The article, Virtualization hot; ITIL, IPv6 not,  appears to indicate that some of the top IT managers at Interop New York might agree with me.  

Unfortunately for a few software vendors, virtualization threatens to dilute their market share for ESB and message bus sale.  (OBTW, SOA is DOA.)   “Old hat” UNIX system programmers will recall how the UNIX IPC called “message queues” lost favor to sockets, pipes and shared memory.   A similar trend is happening in the virtualization world with RDMA as a distributed shared memory technology versus message-based communications technologies.  I will opine more on this topic later.


Event Cloud Computing – IBM Turning Data Centers Into ‘Computing Cloud’

November 15, 2007

 I predict we may experience less debates on the use of the term “event cloud” related to CEP in the future, now that both IBM and Google  have made announcements about “cloud computing” and “computing cloud”, IBM Turning Data Centers Into ‘Computing Cloud’

“The initiative also builds on IBM’s announcement with Google last  month that they are developing cloud computing environments for  academic use.  But today’s announcement is aimed more widely at corporations and government users that want the extreme scale made possibly by lashing together pools of computers.”

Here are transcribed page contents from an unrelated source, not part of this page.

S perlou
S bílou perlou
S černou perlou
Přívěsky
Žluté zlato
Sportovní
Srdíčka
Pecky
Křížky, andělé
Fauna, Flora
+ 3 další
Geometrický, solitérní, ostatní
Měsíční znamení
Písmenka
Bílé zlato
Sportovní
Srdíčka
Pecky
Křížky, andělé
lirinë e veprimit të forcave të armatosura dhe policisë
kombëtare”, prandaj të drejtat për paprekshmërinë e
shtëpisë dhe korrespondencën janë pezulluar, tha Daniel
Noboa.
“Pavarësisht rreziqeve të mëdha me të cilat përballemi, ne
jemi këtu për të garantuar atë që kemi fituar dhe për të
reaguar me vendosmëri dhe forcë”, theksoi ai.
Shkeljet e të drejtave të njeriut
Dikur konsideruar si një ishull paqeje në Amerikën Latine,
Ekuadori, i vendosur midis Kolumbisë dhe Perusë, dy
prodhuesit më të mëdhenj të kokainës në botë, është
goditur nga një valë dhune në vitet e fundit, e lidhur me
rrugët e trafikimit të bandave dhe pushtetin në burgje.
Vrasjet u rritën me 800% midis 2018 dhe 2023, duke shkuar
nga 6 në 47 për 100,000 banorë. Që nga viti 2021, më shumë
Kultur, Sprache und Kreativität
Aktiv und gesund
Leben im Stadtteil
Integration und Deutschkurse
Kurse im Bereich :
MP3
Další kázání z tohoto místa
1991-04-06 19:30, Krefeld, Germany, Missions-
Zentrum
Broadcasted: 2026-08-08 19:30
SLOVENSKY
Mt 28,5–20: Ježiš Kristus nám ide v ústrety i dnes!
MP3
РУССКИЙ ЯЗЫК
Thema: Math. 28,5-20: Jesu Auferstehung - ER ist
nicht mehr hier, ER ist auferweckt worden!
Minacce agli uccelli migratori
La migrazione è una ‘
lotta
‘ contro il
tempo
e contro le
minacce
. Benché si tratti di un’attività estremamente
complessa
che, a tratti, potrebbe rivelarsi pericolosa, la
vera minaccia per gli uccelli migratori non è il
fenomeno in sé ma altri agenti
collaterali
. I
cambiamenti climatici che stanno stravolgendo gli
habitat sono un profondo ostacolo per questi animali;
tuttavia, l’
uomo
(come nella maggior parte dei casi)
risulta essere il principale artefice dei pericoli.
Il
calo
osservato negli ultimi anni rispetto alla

This also furthers the notion and architecture we have been advocating, that event processing will move toward a distributed, cooperative computing model..


A Model For Distributed Event Processing

November 1, 2007

In my last post, Analytical Patterns for Complex Event Processing, I provided an overview of a few slides I presented in March of 2006 at first event processing symposium titled Processing Patterns for Predictive Business.  In that same presentation (slide 15), I also introduced a generic high level architecture (HLA) for event processing in the illustration below:

HLA for Distributed Event Processing

The figure above is a application of historical work, more than a decade ago, in distributed blackboard architectures applied to complex event processing.

The genesis of the blackboard architectural concept was in the field of Artificial Intelligence (AI) to address issues of information sharing among multiple heterogeneous problem-solving agents.   As the name suggests,  the term “blackboard architecture” is a processing metaphor where intelligent agents collaborate around a blackboard to solve a complex problem.

Basically, the HLA consists of two key functional elements, (1) distributed data set (the “blackboard”) and “knowledge sources” (KS) that function as (self actuated or orchestrated) intelligent agents working together to solve complex problems.  

When I was first introduced to Dr. David Luckham’s book, The Power of Events: An Introduction to Complex Event Processing in Distributed Enterprise Systems, I immediately understood that distributed (complex) event processing, which included an event processing network  (EPN) and collaborative distributed event processing agents (EPAs), follow the same generic architectual pattern as other distributed, collaborative problem-solving software architectures. This also made perfect sense to me considering Dr. Luckham’s strong background in AI at Stanford.

In a nutshell, in my mind, “CEP engines” should operate as intelligent agents collaborating to solve complex distributed computing problems.   Professionally, I have much stronger interest in collaborative distributed agent-based network computing that stand-alone event processing.

An exciting complimentary technology for complex event processing is distributed object caching and grid computing, which I will discuss in more detail in a later post.  Together, these architectures, analytics and technologies help paint a total picture of the future of event processing, at least in my mind.